The ideal way is to attach to the frame and apply some amount of criss crossing to the straps to provide lateral support. Using the frame keeps the car from bouncing. Remember that the rear straps protect in a front-on collision and they should be mostly straight to maximize their strength in that direction.

Of course, the above plan wont work well on the Elise because of the frame design. I dont like the basket/net styles because they require the use of E-track which many people dont use and do little to constrain small movements. When the car starts moving on the trailer in an accident, it takes a lot of effort to stop it again. If the restraint lets it move even an inch, that just means it is more difficult to stop. Due to the angles of the webbing, the basket styles are best at holding the tire down, not fore/aft or lateral.

Personally, I would go through the wheels. The suspension is designed to withstand LOTS of force before it breaks. If you manage to break the suspension or frame you should be more concerned that you just had a major accident rather than what happened to a control arm or two. That said, dont go wailing on the ratchet straps when connected to the wheels. You are loading the suspension statically and can easily create a lot of force that is unnecessary. Just make them snug.

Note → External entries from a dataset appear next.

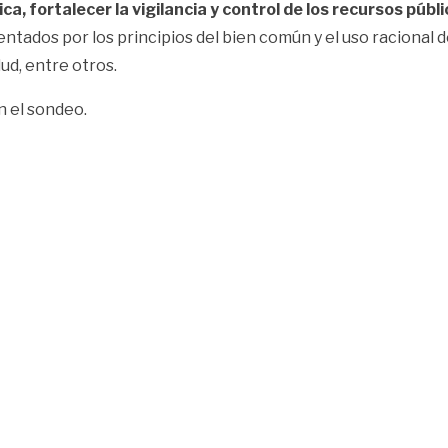
ca, fortalecer la vigilancia y control de los recursos públ
entados por los principios del bien común y el uso racional 
ud, entre otros.
n el sondeo.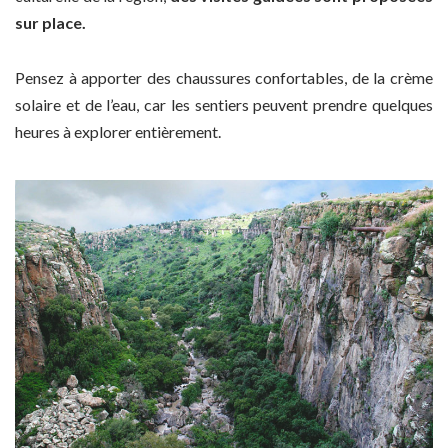
sur place.
Pensez à apporter des chaussures confortables, de la crème
solaire et de l’eau, car les sentiers peuvent prendre quelques
heures à explorer entièrement.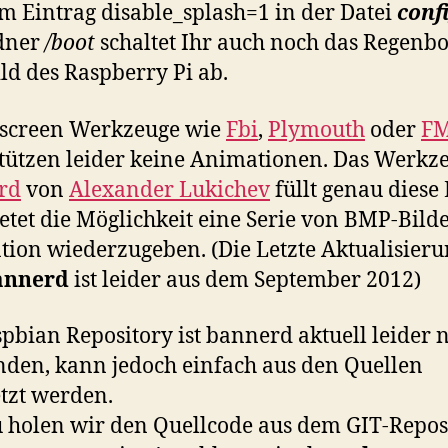
m Eintrag disable_splash=1 in der Datei
confi
dner
/boot
schaltet Ihr auch noch das Regenb
ild des Raspberry Pi ab.
hscreen Werkzeuge wie
Fbi
,
Plymouth
oder
FM
tützen leider keine Animationen. Das Werkz
rd
von
Alexander Lukichev
füllt genau diese
etet die Möglichkeit eine Serie von BMP-Bilde
ion wiederzugeben. (Die Letzte Aktualisieru
annerd
ist leider aus dem September 2012)
pbian Repository ist bannerd aktuell leider n
den, kann jedoch einfach aus den Quellen
tzt werden.
 holen wir den Quellcode aus dem GIT-Repos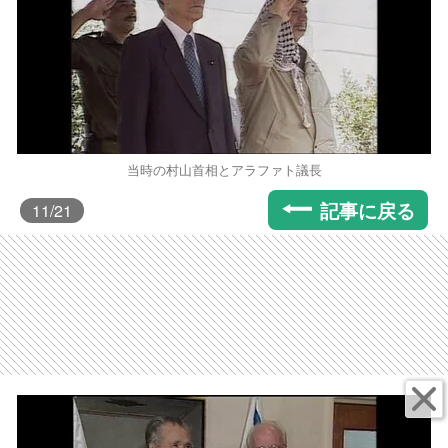
当時の村山首相とアラファト議長
記事に戻る
11
/21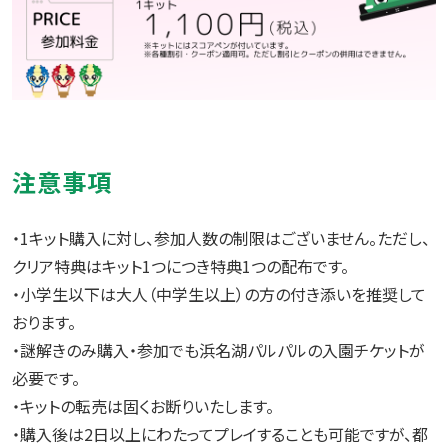
注意事項
・1キット購入に対し、参加人数の制限はございません。ただし、
クリア特典はキット1つにつき特典1つの配布です。
・小学生以下は大人（中学生以上）の方の付き添いを推奨して
おります。
・謎解きのみ購入・参加でも浜名湖パルパルの入園チケットが
必要です。
・キットの転売は固くお断りいたします。
・購入後は2日以上にわたってプレイすることも可能ですが、都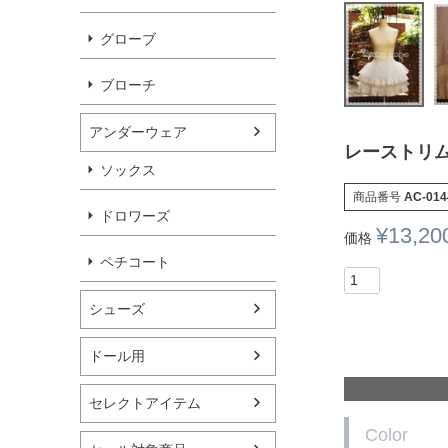
グローブ
ブローチ
アンダーウェア
レーストリ
ソックス
商品番号
AC-014
ドロワーズ
¥
13,20
価格
ペチコート
シューズ
ドール用
セレクトアイテム
Color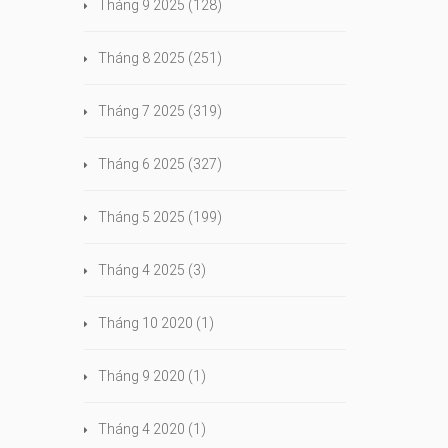
Tháng 9 2025
(128)
Tháng 8 2025
(251)
Tháng 7 2025
(319)
Tháng 6 2025
(327)
Tháng 5 2025
(199)
Tháng 4 2025
(3)
Tháng 10 2020
(1)
Tháng 9 2020
(1)
Tháng 4 2020
(1)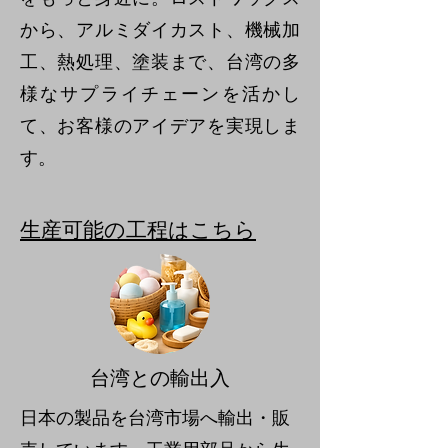
から、アルミダイカスト、機械加
工、熱処理、塗装まで、台湾の多
様なサプライチェーンを活かし
て、お客様のアイデアを実現しま
す。
生産可能の工程はこちら
台湾との輸出入
日本の製品を台湾市場へ輸出・販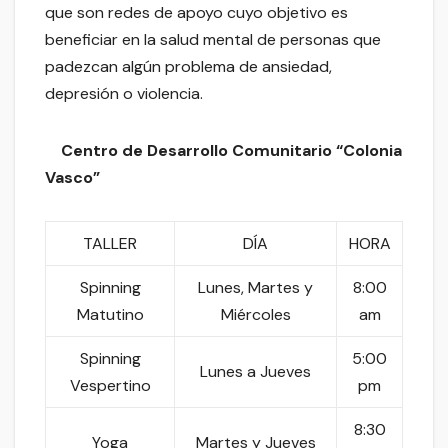
que son redes de apoyo cuyo objetivo es
beneficiar en la salud mental de personas que
padezcan algún problema de ansiedad,
depresión o violencia.
Centro de Desarrollo Comunitario “Colonia
Vasco”
TALLER
DÍA
HORA
Spinning
Lunes, Martes y
8:00
Matutino
Miércoles
am
Spinning
5:00
Lunes a Jueves
Vespertino
pm
8:30
Yoga
Martes y Jueves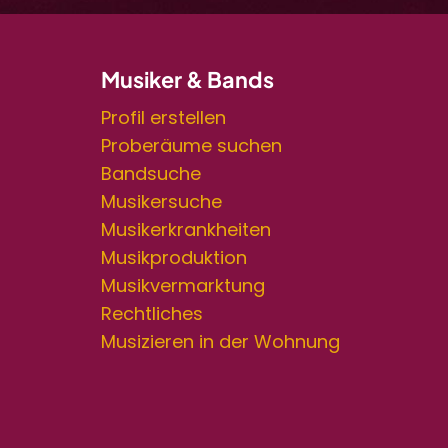
Musiker & Bands
Profil erstellen
Proberäume suchen
Bandsuche
Musikersuche
Musikerkrankheiten
Musikproduktion
Musikvermarktung
Rechtliches
Musizieren in der Wohnung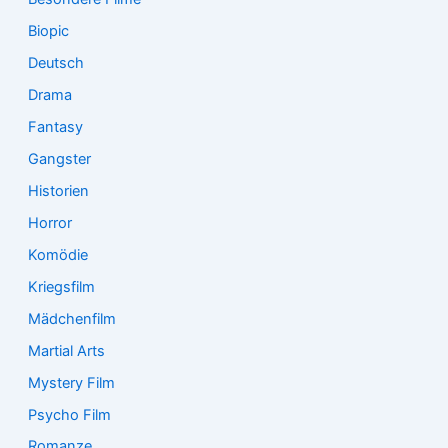
Biopic
Deutsch
Drama
Fantasy
Gangster
Historien
Horror
Komödie
Kriegsfilm
Mädchenfilm
Martial Arts
Mystery Film
Psycho Film
Romanze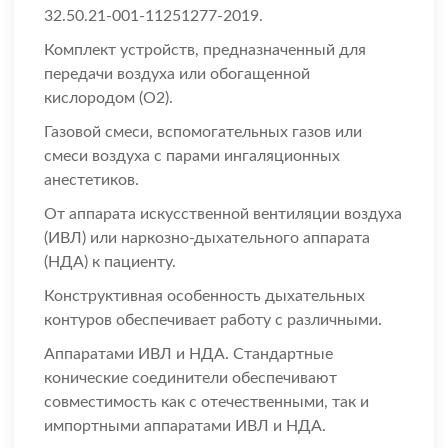
32.50.21-001-11251277-2019.
Комплект устройств, предназначенный для
передачи воздуха или обогащенной
кислородом (О2).
Газовой смеси, вспомогательных газов или
смеси воздуха с парами ингаляционных
анестетиков.
От аппарата искусственной вентиляции воздуха
(ИВЛ) или наркозно-дыхательного аппарата
(НДА) к пациенту.
Конструктивная особенность дыхательных
контуров обеспечивает работу с различными.
Аппаратами ИВЛ и НДА. Стандартные
конические соединители обеспечивают
совместимость как с отечественными, так и
импортными аппаратами ИВЛ и НДА.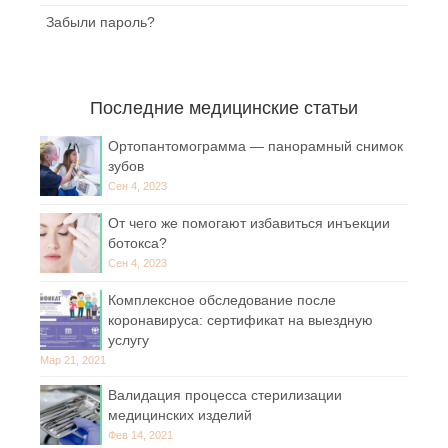
Забыли пароль?
Последние медицинские статьи
Ортопантомограмма — панорамный снимок
зубов
Сен 4, 2023
От чего же помогают избавиться инъекции
ботокса?
Сен 4, 2023
Комплексное обследование после
коронавируса: сертификат на выездную
услугу
Мар 21, 2021
Валидация процесса стерилизации
медицинских изделий
Фев 14, 2021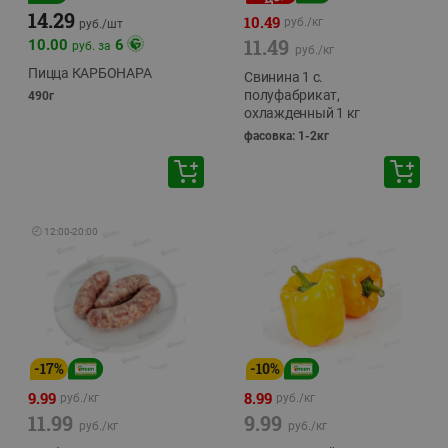
14.29
10.49
руб./
кг
руб./
шт
11.49
10.00
6
руб. за
руб./
кг
Пицца КАРБОНАРА
Свинина 1 с.
полуфабрикат,
490г
охлажденный 1 кг
фасовка: 1-2кг
🕘
12:00
-
20:00
-
17
%
-
10
%
9.99
8.99
руб./
кг
руб./
кг
11.99
9.99
руб./
кг
руб./
кг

One note of caution about going through the wheels. THE WEBBING MUST POINT TO THE CENTER OF THE WHEEL WHEN VIEWED FROM THE SIDE. If you have the webbing mounted too low or too high, it will eventually rotate the the tire and the webbing will become loose. I have seen this happen many times.

I like the idea of using boards attached to the top of the trailer to constrain the car. This wont keep the car on the trailer in an accident, but it will do wonders towards keeping the car still.

If I were to trailer my car often, I would make special tabs on the chassis to mount the ratchet straps to. That way, you are more secure and it is easier to hook up. I did that on my race car and I could hook it up in about 30 seconds. Granted, this wont be easy on the Elise, but I am sure it can be done.